Geoengineer sneer – The US and Saudi Arabia blocked a Swiss push to develop geoengineering governance at the UN Environment Assembly this week, leading the country to withdraw its resolution at the international agency’s summit in Kenya on Wednesday evening. The proposal would have directed the UN agency to study the controversial geoengineering technologies as a first step towards deciding if and how they should be regulated internationally. However, the US and Saudi Arabia were said to have opposed any move that could hamper their ability to tackle climate change through geoengineering and continue producing fossil fuels, according to observers at the meeting. (Climate Home News)

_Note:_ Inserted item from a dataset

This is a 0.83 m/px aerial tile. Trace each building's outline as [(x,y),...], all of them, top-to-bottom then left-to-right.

Everyone’s business – Four environmental NGOs on Thursday sued the French government for failing to uphold its commitments on fighting climate change, the latest in a series of high-profile cases that aim to force governments around the world into action. The foundation of Nicolas Hulot, a crusading former environment minister who quit President Emmanuel Macron’s government last year over what he saw as its failure to green the economy, has teamed up with Oxfam, Greenpeace and “Notre Affaire A Tous” (It’s Everyone’s Business) in taking on the state. More than 2 million people have signed a petition backing the move. (France24)

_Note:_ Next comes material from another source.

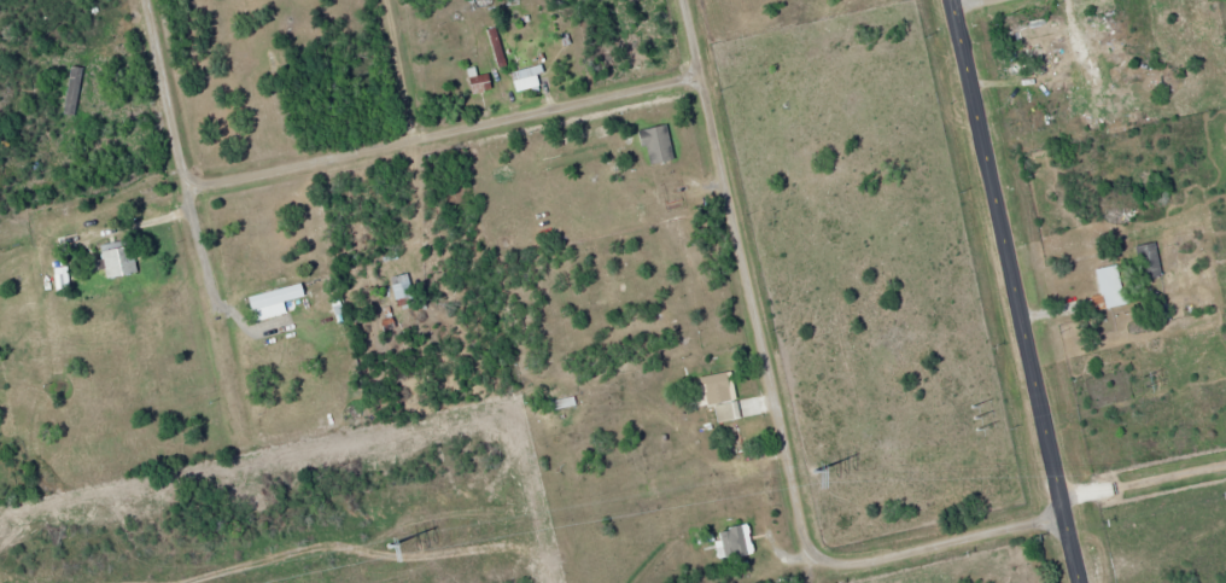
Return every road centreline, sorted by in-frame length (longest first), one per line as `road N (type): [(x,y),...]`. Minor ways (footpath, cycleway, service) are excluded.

Great Greta – Three Norwegian lawmakers have nominated Swedish teen activist Greta Thunberg, who has become a prominent voice in campaigns against climate change, for the Nobel Peace Prize. Thunberg, 16, has encouraged students to skip school to join protests demanding faster action on climate change, a movement that has spread beyond Sweden to other European nations and which will see major demonstrations on Friday. Any national lawmaker can nominate somebody for the Nobel Peace Prize. The Norwegian Nobel Committee doesn’t publicly comment on nominations, which for 2019 had to be submitted by Feb. 1. (AP)
And finally… Green Bond – Long-haul flights, tonnes of guns, and a bagpipe flamethrower: such are the special demands of his career that James Bond has never been considered a poster boy for an eco-friendly lifestyle. But next year’s 25th Bond film looks set to have Ian Fleming’s hero make his first concession to climate change, by driving an electric Aston Martin – albeit one which retails at £250,000. According to the Guardian, the film will see Daniel Craig’s 007 behind the wheel of an Aston Martin Rapide E, one of only 155 electric cars being built by the British manufacturer.